What will he be juicing? All kinds of things? I've only had experience with a couple of juicers. The citrus juicers always do the job for me, but then again that is obviously only with citrus fruits. The only other type of juicer that I have tried, I can't even remember the name, but it was similiar to the one that you always see the guy advertising on TV. All of the juice that came out of it was very frothy. This isn't really a big deal, but it may be something that you want to consider if he will be making juice and drinking it right away. Some people might not like the idea of drinking a frothy cup of juice. Other than that, it did a decent job.


----------



## foodnfoto (Jan 1, 2001)

I am one of those quirky people who love vegetable juices---carrot, beet, celery, tomato etc. and mixtures of such. I've had an Oster vegetable juicer (paid about $30.00) for about 15 years that still works just fine. There are a number of parts to clean, but you get a nice result with not too much foam and little pulp. It's a great way to get the vitamins and nutrients from vegetables without having to go to the trouble of cooking them (not that I mind). Surprisingly filling too.
Champion juicers run about $250.00, take up a lot of space and are very heavy.
Juiceman juicers, in my mind, are overpriced for what is, essentially, a blender with a rudimentary strainer.
Spend less-get a better product.


----------



## bouland (May 18, 2001)

You also have to consider how much he will use the juicer. For daily use, the heavy-duty machines work best. I, however, am an occassional juicer.
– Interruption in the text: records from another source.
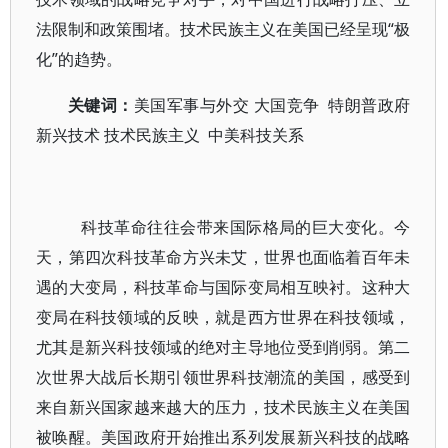
法限制和政策围堵。技术民族主义在美国已经呈现“极
化”的趋势。
关键词：
美国军事与外交 大国竞争 特朗普政府
新兴技术 技术民族主义 中美科技关系
科技革命往往会带来国际格局的巨大变化。今
天，第四次科技革命方兴未艾，世界也面临着百年未
遇的大变局，科技革命与国际变局相互映衬。这种大
变局在科技领域的反映，就是西方世界在科技领域，
尤其是新兴科技领域的绝对主导地位受到削弱。第二
次世界大战后长期引领世界科技潮流的美国，感受到
来自新兴国家越来越大的压力，技术民族主义在美国
被唤醒。美国政府开始推出系列发展新兴科技的战略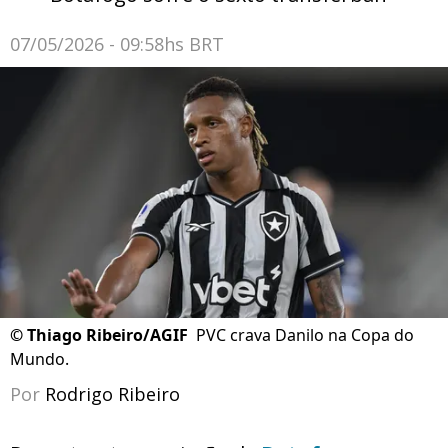
07/05/2026 - 09:58hs BRT
©
Thiago Ribeiro/AGIF
PVC crava Danilo na Copa do
Mundo.
Por
Rodrigo Ribeiro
I use mine for exracting certain juices for cartain French recipes, about 10 times a year. I have good results from a cheap Hamilton-Beach that I found at Macy's for $30. For the occassional use it works fine.


----------



## mudbug (Dec 30, 1999)

marzipan,

I am 100% sold on the Juiceman Jr. through experience. I love it! It works fantastically! No complaints. It's strange to think you can literally drink 15 fruits and veggies in 1 or 2 glasses. I highly recommend this product.

I first went to a restaurant supply store, spent about $300 on an industrial one that did not even auto extract the pulp. It was built like a kitchen aid mixer but still vibrated all over the place and it was a huge pain having to get the pulp out every few minutes and clean the strainer.

If you'd like to read opinions and reviews on juicers, look here.


----------



## ruth (Oct 16, 2001)

the Acme juice machine has been around for eons. if you have not seen one go to a heath food store i have a juice man and to be quite honest if i had the money i would have gotten an acme.it has much more power much more. that is the important part the drier the pulp is the better the machine. the juiceman pulp is wet too wet. hope this helps.


----------



## roon (Jan 9, 2002)

What about a juice press? Anyone know where to find those nowadays? I'm thinking of the big barrel-type things where they'd load up a bunch of apples in the fall, turn a crank on the side, and the apples inside the barrel would get squeezed....then the apple juice/cider would come out a little spigot at the bottom...


----------



## kokopuffs (Aug 4, 2000)

Roon:

What you describe is an old fashioned apple press. You can find them in those magazines featuring old tools and such. You may even find a couple listed in the OLD FARMER'S ALMANAC. They're still around and quite available.


----------